### 引用文
============
この日は石井さん、昨日と打って変わって完璧なるパフォーマンスを披露されました。
記録に残したいほどの素晴らしいアートヌードでした。


登場してきたときから何かが違う。
胸の前で両手を握ってワクワクって感じで飛び跳ねたりなんぞして、えらい弾けてます。
客に手拍子を要求したり、出だしからとっても楽しい感じ。

オブジェのマンとを取るとき、前日とは違って後ろから回ってそっと取りはずすされました。
それは予想通り、女性の体のオブジェでした。

前日同様、「もしも」「予感」「OCEAN ROAD」の3曲でスタート。
今日は昨日より声の調子が良いような。ちょっぴりハスキーな声。
でも高音域にさしかかると張りのある声に変わる。この微妙な声の変化がたまらなく好きだぁ。

そして、MC。
第一声は(多分…)「ようこそいらっしゃいました。私がウワサの石井竜也でございます。」
続けて「師走の忙しい中、いろいろと散財の多いときですね。男性はプレゼントをあげないといけないし、女性は待ってるだけかも知れないですが、……そんな中で1万円(チケット代)、ありがとうございます(笑)。」
そして、昨日の失敗をいち早く披露。
「昨日は大変もりあがりましたねー」
と、言えば、会場は拍手喝采。
「昨日はちょっと違ったメニューでお送りしました。」だって(爆)。

この日のMC。トークが冴え渡っていました。次々に繰り出されるネタの洪水。昨日と同じところも多いけど、また聞いても笑えてしまう。
昨夜一人で落ち込んで反省してたんかしら。それですべてを吹っ切ってことさらハイにやってる感じ?
内心くくーーっておかしかった。
受けたのは、「今日はみなさん正装(精巣)してますねぇ。乱装(卵巣)の方もいらっしゃいますけど(爆)。」
いきなりのジャブでした(笑)。

それから、アートヌードをやろうと思った理由についての説明。2つの理由があるんです。
なぬなぬ?と身を乗り出したところで、「2階席の方〜」と外してくれる(笑)。
「私ときどき2階にふりますから、そのときは少〜しだけ、前へのめってください(笑)。」
============
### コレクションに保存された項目

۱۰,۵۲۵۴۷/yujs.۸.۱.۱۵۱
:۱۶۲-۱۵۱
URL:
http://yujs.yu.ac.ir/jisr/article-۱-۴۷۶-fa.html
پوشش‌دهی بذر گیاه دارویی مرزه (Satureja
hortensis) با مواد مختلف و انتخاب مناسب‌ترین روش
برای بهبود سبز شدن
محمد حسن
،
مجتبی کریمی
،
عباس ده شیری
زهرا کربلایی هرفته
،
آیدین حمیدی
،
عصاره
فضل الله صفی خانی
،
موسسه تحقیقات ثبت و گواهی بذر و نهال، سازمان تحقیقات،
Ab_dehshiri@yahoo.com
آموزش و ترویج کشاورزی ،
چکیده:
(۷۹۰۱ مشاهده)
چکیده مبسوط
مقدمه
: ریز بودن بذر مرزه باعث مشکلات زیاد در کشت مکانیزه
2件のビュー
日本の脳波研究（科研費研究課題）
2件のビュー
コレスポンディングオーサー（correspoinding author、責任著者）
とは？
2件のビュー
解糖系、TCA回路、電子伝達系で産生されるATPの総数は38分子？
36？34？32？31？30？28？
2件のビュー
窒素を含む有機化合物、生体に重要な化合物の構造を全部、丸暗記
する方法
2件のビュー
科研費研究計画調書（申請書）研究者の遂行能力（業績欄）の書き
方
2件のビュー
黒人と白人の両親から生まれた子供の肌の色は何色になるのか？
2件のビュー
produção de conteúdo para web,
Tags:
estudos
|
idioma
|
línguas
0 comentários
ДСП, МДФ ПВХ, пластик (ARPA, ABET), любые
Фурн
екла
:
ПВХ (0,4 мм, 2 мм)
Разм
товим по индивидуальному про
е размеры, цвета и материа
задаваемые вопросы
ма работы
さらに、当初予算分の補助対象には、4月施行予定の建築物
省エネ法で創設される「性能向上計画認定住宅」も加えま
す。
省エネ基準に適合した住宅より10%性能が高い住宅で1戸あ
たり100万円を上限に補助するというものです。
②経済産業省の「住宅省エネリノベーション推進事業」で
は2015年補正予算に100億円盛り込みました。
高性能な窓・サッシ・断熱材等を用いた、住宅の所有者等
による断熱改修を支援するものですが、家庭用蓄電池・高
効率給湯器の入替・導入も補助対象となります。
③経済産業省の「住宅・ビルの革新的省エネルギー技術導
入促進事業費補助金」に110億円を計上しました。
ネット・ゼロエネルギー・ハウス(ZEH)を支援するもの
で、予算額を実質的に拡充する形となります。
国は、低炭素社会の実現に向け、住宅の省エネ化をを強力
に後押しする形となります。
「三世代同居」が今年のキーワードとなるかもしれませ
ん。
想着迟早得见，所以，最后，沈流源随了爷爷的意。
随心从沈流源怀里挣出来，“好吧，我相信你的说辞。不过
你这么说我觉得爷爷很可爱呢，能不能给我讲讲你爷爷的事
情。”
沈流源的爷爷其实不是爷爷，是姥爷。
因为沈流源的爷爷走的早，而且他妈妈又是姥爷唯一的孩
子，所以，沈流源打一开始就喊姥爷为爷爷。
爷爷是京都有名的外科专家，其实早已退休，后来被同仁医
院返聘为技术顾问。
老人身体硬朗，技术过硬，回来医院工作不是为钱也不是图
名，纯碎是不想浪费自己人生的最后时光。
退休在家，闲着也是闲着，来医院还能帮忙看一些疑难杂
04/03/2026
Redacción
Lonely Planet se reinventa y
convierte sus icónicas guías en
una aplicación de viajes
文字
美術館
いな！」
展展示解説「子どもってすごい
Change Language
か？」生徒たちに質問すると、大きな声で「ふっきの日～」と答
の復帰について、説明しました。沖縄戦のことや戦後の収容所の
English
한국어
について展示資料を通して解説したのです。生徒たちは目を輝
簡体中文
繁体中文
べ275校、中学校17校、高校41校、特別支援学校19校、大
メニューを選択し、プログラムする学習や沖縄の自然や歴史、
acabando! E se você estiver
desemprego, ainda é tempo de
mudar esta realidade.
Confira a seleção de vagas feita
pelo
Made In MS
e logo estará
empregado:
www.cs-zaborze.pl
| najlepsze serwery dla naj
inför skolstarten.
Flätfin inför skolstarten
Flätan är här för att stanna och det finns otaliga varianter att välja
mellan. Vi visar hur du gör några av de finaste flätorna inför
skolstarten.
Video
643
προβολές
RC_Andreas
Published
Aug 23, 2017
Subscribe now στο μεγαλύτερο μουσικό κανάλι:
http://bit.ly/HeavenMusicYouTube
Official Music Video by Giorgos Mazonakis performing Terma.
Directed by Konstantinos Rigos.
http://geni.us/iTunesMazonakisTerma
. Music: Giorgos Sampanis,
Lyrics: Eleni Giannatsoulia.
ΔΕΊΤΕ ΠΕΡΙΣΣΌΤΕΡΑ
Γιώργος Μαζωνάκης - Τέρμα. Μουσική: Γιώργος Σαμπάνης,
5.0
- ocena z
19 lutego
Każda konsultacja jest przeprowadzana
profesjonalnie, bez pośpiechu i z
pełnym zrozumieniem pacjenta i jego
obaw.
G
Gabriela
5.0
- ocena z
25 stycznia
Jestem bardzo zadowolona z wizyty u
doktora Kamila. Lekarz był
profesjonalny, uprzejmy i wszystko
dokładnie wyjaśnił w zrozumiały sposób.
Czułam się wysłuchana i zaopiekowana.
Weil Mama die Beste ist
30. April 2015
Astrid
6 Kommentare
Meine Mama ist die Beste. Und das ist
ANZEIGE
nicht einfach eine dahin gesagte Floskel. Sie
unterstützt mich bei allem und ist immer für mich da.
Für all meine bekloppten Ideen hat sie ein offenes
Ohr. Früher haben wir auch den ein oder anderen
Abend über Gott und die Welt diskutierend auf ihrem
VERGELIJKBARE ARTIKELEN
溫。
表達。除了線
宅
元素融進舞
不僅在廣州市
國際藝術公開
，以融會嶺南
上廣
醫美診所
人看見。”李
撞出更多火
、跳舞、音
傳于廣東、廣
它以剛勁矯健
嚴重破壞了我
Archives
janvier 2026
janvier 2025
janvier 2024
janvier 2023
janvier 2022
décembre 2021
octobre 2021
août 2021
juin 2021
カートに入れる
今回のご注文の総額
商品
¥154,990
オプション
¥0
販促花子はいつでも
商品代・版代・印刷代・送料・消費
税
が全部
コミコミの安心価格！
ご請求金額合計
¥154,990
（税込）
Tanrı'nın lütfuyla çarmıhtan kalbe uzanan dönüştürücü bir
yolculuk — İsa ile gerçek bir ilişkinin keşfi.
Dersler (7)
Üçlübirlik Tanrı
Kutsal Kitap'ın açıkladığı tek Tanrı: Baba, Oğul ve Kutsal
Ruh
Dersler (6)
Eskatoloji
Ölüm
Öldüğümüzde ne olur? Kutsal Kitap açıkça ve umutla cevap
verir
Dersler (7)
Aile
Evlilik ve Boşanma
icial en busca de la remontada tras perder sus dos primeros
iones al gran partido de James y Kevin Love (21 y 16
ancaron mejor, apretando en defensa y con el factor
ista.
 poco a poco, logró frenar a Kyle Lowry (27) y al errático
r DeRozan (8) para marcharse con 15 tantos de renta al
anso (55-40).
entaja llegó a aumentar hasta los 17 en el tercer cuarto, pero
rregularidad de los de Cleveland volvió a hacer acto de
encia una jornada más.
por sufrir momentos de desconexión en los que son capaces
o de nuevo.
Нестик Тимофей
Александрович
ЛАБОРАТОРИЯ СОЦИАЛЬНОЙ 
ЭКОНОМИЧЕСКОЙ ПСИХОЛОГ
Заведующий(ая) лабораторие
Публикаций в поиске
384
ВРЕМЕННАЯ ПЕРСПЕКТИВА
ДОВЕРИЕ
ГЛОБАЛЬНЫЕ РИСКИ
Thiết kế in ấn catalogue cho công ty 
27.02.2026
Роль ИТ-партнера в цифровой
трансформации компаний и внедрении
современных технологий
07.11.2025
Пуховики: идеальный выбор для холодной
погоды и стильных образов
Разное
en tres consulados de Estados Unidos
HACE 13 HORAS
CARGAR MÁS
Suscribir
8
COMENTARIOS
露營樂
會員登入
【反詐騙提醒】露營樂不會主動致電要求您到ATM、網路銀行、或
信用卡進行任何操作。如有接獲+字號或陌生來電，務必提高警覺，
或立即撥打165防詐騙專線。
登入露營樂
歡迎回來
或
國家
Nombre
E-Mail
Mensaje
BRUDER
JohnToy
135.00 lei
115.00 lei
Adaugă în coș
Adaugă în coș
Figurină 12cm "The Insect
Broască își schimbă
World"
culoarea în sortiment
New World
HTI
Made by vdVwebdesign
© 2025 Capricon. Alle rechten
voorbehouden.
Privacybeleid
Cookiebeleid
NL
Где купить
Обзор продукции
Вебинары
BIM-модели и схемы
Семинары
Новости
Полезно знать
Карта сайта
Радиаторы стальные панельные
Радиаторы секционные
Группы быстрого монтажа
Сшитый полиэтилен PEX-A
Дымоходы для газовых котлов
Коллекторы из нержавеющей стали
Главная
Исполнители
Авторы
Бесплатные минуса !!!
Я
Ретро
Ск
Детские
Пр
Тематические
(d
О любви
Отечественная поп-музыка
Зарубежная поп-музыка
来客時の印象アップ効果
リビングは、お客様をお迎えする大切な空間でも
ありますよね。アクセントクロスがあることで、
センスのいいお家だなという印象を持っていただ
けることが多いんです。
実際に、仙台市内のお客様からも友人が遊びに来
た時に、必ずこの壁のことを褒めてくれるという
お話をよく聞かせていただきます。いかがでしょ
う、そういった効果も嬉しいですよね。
============
### 課題内容
a – ライブレポートのMCで、石井竜也がチケット代の1万円について礼を言ったのはなぜか、本人の言葉に沿って1〜3文で説明してください。
b – ライブレポートによると、最初に歌われた3曲は何ですか。
c – ライブレポートを、最後の文の後から書き進めてください。
記録はライブレポートとは別の資料です。

### 解答一覧
a – 師走は忙しく、いろいろと散財の多い時期だからです。男性はプレゼントをあげないといけないという時期に1万円のチケット代を払って来てくれたことに、礼を述べています。

b – 「もしも」「予感」「OCEAN ROAD」の3曲です。

c –
で、その理由とは、1つは、「プロセスを見せたかったから。」
NHKのアトリエ訪問などを見ていて、作品が出来上がる過程を見ると飽きない。これをステージに上げられないか? と思ったのがきっかけとか。
2つめは、米米の頃から見てくれているファンとソロになってからのファンがいる中で、絵を描いている石井と、歌を歌っている石井がファンの中で分離してしまっているような気がして、それをうまく一つのところへミックス出来ないか。と、思ったとのこと。最初反対されたけれど、「僕のファンなら分かってくれる」と確信してやったんだそうな。そうそう、分かってるよ〜ん。と、心の中で呟きました。恐らく、ファンはみんな……。

石 「たとえ寝ている人がいてもいいんです!(笑) 寝られるっていうのは、それだけ心地いいってことですから。その人はつまらないんじゃなくて、『疲れてんです!』(笑)。
でも『いびき』は止めてくださいね(爆)。『いびき』と『分娩』だけは……(笑)」

そして、ここから森総理ネタ。ひとしきり会場を笑わせておいて、
「今日のコンサートは、日本とは何ぞや。世界の先行きは?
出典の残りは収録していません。